Is there a way we can include CO2-non fossil in the "biogenic" results? 

Thank you very much.  

in openLCA by (150 points)

1 Answer

+1 vote
by (13.2k points)
edited by

The "standard" and recommended approach from IPCC 2021 has net zero impacts of biogenic CO2 uptake and emission. It is a somewhat safe approach where one can assume that any biogenic carbon ends up in the atmosphere anyway at one point, so the net impact from uptake and emission is zero. This results in a characterisation factor of zero for "carbon dioxide, non-fossil" and for "carbon dioxide, in air", which is excluded from the characterisation factors and not shown in the impact category (we usually exclude characterisation factors that are zero). Maybe, at least for CO2, we could include the zero values into the characterisation factor tables to highlight there that these values are zero on purpose and not missing.

You are mentioning the ecoinvent implementation of IPCC 2021, which is only compatible with the ecoinvent database and where the biogenic carbon dioxide is set to zero correctly. You can even find the ecoinvent implementation (mapping) here:

https://github.com/ecoinvent/lcia/blob/master/3.10/methods_mapped/IPCC%202021_mapped_3.10.csv

You can include biogenic carbon by adding all elementary flows "Carbon dioxide, non-fossil" with +1, "Carbon dioxide, in air" with -1, "Carbon dioxide, non-fossil, resource correction" with -1 and changing all "Methane, non-fossil" from 27.0 to 29.8, which is similar to the EN15804 based on EF 3.1 and using IPCC 2021 for climate change categories.

But be aware that when the full life cycle is modelled and there is no significant carbon sink that lasts for several thousand years there should be (theoretically) no difference between tracking biogenic CO2 uptake/emissions (-1/+1) or putting it to net zero (0/0). But the risk is that explicitly tracking biogenic carbon uptake and emission can lead to unjustified claims of carbon credits or low carbon footprints due to the advantageous carbon uptakes in incomplete cradle-to-gate LCAs with no subsequent modelled release back into the atmosphere.

by (13.2k points)
Dear Reed,

There is no difference if the full life cycle is modeled. You take an EoL treatment process of biowaste as an example. In the 0/0 approach, there is no emission counted for biogenic carbon at the end of life and there is no biogenic carbon accounted at the raw materials life cycle stage where the biomass is created by biogenic carbon uptake. Also in the -1/+1 approach the overall result should be zero, since you have an uptake counted as -1 and later an EoL emission of +1, which results in zero.

## What to do
In the openLCA forum thread above on biogenic carbon, to what value should every "Methane, non-fossil" flow be changed to include biogenic carbon?

## Extracted records
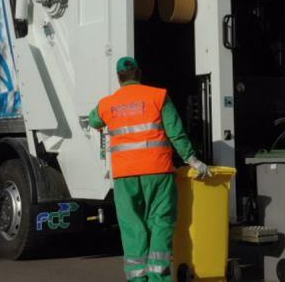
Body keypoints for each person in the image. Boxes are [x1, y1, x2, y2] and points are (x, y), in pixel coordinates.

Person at [89, 56, 211, 282]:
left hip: (125, 176)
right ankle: (159, 278)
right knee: (161, 223)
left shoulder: (107, 103)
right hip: (158, 172)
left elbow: (93, 120)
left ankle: (137, 279)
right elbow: (175, 132)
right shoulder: (158, 96)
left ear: (119, 78)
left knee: (132, 227)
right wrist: (192, 160)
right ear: (140, 73)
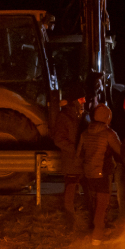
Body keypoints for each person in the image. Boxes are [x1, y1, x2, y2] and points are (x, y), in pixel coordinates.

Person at [77, 104, 120, 243]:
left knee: (94, 203)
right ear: (107, 117)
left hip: (89, 174)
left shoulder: (85, 133)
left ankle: (95, 229)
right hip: (103, 174)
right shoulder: (109, 133)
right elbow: (121, 151)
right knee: (102, 204)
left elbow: (79, 154)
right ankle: (97, 236)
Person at [53, 88, 87, 230]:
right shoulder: (65, 116)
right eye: (81, 99)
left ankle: (79, 218)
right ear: (74, 101)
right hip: (71, 159)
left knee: (79, 187)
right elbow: (59, 140)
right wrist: (76, 150)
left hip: (79, 159)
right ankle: (70, 220)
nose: (84, 101)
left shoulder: (80, 115)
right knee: (71, 186)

## Result
From 27.0 to 29.8.